Work instructions: Only the lines from the one with "Thrive - Harrisburg" through the last line of the data below are to be duplicated, exactly and without pictures.

Provided material:
▶

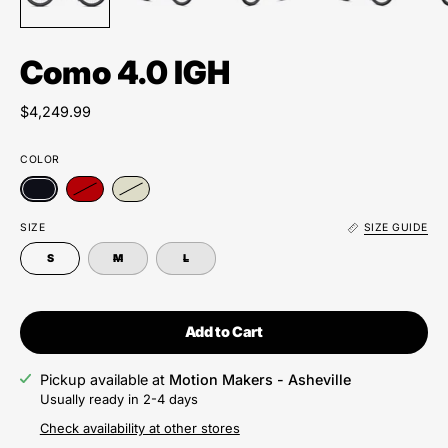
Como 4.0 IGH
$4,249.99
COLOR
SIZE
SIZE GUIDE
S
M
L
Add to Cart
Pickup available at
Motion Makers - Asheville
Usually ready in 2-4 days
Check availability at other stores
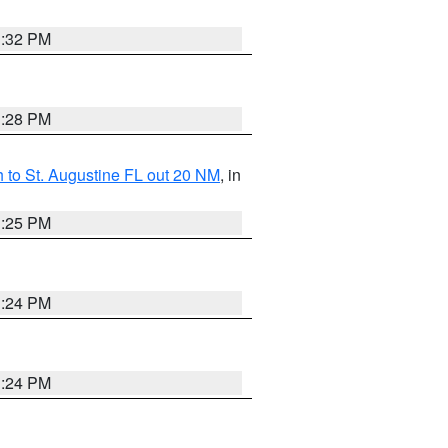
1:32 PM
1:28 PM
 to St. Augustine FL out 20 NM
, in
1:25 PM
1:24 PM
1:24 PM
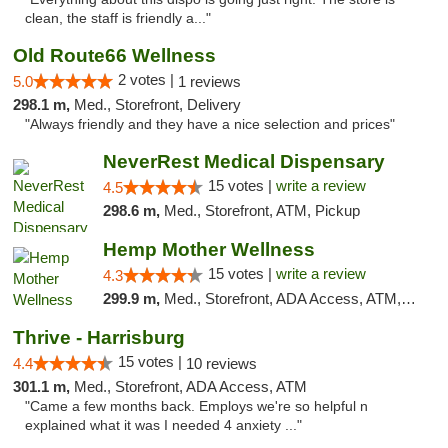
clean, the staff is friendly a..."
Old Route66 Wellness
2 votes |
5.0
1 reviews
298.1 m,
Med., Storefront, Delivery
"Always friendly and they have a nice selection and prices"
NeverRest Medical Dispensary
15 votes |
write a review
4.5
298.6 m,
Med., Storefront, ATM, Pickup
Hemp Mother Wellness
15 votes |
write a review
4.3
299.9 m,
Med., Storefront, ADA Access, ATM, Pickup
Thrive - Harrisburg
15 votes |
4.4
10 reviews
301.1 m,
Med., Storefront, ADA Access, ATM
"Came a few months back. Employs we're so helpful n
explained what it was I needed 4 anxiety ..."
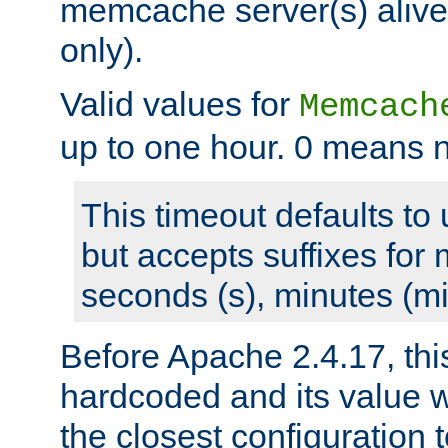
memcache server(s) alive
only).
Valid values for
Memcach
up to one hour. 0 means n
This timeout defaults to 
but accepts suffixes for 
seconds (s), minutes (mi
Before Apache 2.4.17, thi
hardcoded and its value 
the closest configuration 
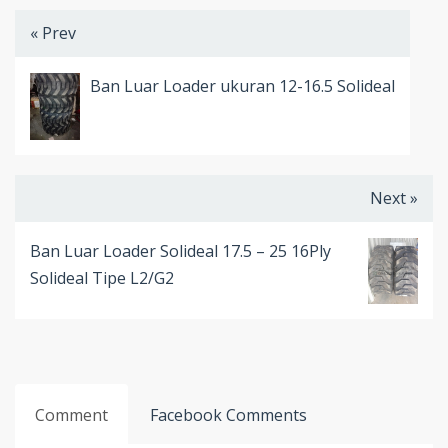
« Prev
Ban Luar Loader ukuran 12-16.5 Solideal
Next »
Ban Luar Loader Solideal 17.5 – 25 16Ply
Solideal Tipe L2/G2
Comment
Facebook Comments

◀

Answer to the exercise:
Thrive - Harrisburg
15 votes |
4.4
10 reviews
301.1 m,
Med., Storefront, ADA Access, ATM
"Came a few months back. Employs we're so helpful n
explained what it was I needed 4 anxiety ..."
memcache server(s) alive
only).
Valid values for
Memcach
up to one hour. 0 means n
This timeout defaults to 
but accepts suffixes for 
seconds (s), minutes (mi
Before Apache 2.4.17, thi
hardcoded and its value 
the closest configuration 
« Prev
Ban Luar Loader ukuran 12-16.5 Solideal
Next »
Ban Luar Loader Solideal 17.5 – 25 16Ply
Solideal Tipe L2/G2
Comment
Facebook Comments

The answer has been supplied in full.